▶ _Texte fourni_:
Le Directoire fait comme si de rien n'était. Il n'ose s'opposer au jeune général qui a su cultiver sa popularité en France, à travers la presse, les bulletins militaires et les gravures. Il est trop heureux par ailleurs de voir affluer d'Italie l'argent et les trésors d'art pillés par les Français.
Bonaparte se satisfait de l'alliance du « roi des marmottes ». Par le traité de Paris de mai 1796, Victor-Amédée III cède à la France Nice et la Savoie.
A Gênes, un soulèvement des Jacobins locaux permet de transformer la République sénatoriale en une « République ligurienne » aux institutions calquées sur la France.
À Modène, le 16 octobre 1796, des représentants de Reggio, Ferrare et Bologne (cités relevant de l'autorité pontificale) proclament une « République Cispadane » (sous-entendu : de ce côté-ci du Pô par rapport à Rome). Même processus à Milan où se crée une éphémère « République Transpadane ».
Le 29 juin 1797, Bonaparte réunit ces deux républiques en une « République Cisalpine » (sous-entendu : de ce côté-ci des Alpes par rapport à Rome). Cette république-soeur de la France adopte Milan comme capitale et calque ses institutions sur le modèle français. Elle se donne un drapeau tricolore (vert, blanc, rouge) imité du drapeau français (il sera repris par l'Italie unifiée).

▶ _Enregistrements d'un jeu de données_:
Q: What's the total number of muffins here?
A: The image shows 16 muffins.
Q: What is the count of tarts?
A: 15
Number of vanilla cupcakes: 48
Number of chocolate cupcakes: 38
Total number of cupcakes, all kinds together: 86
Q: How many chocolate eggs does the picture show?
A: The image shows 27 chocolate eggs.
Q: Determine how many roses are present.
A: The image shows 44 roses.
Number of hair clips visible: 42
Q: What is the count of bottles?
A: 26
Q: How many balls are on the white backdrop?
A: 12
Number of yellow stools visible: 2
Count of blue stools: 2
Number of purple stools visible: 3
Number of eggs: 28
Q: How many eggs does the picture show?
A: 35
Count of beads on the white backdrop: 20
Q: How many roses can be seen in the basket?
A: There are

▶ _Série d'exercices_:
**a.** Indiquez si chacune des affirmations suivantes concorde avec l'extrait sur la campagne d'Italie, en répondant par oui ou par non et en citant textuellement les mots qui tranchent. (i) Par le traité de Paris de mai 1796, la France obtient Nice et la Savoie. (ii) La République Cisalpine prend Gênes pour capitale. (iii) Le Directoire s'oppose ouvertement au jeune général.
**b.** Recopiez à l'identique le passage de l'extrait sur la campagne d'Italie qui va de « A Gênes, un » jusqu'à « par l'Italie unifiée). » inclus.

▶ _Réponses par tâche_:
**a.**
(i) Oui : « Par le traité de Paris de mai 1796, Victor-Amédée III cède à la France Nice et la Savoie. »
(ii) Non : « Cette république-soeur de la France adopte Milan comme capitale »
(iii) Non : « Il n'ose s'opposer au jeune général »

**b.**
A Gênes, un soulèvement des Jacobins locaux permet de transformer la République sénatoriale en une « République ligurienne » aux institutions calquées sur la France.
À Modène, le 16 octobre 1796, des représentants de Reggio, Ferrare et Bologne (cités relevant de l'autorité pontificale) proclament une « République Cispadane » (sous-entendu : de ce côté-ci du Pô par rapport à Rome). Même processus à Milan où se crée une éphémère « République Transpadane ».
Le 29 juin 1797, Bonaparte réunit ces deux républiques en une « République Cisalpine » (sous-entendu : de ce côté-ci des Alpes par rapport à Rome). Cette république-soeur de la France adopte Milan comme capitale et calque ses institutions sur le modèle français. Elle se donne un drapeau tricolore (vert, blanc, rouge) imité du drapeau français (il sera repris par l'Italie unifiée).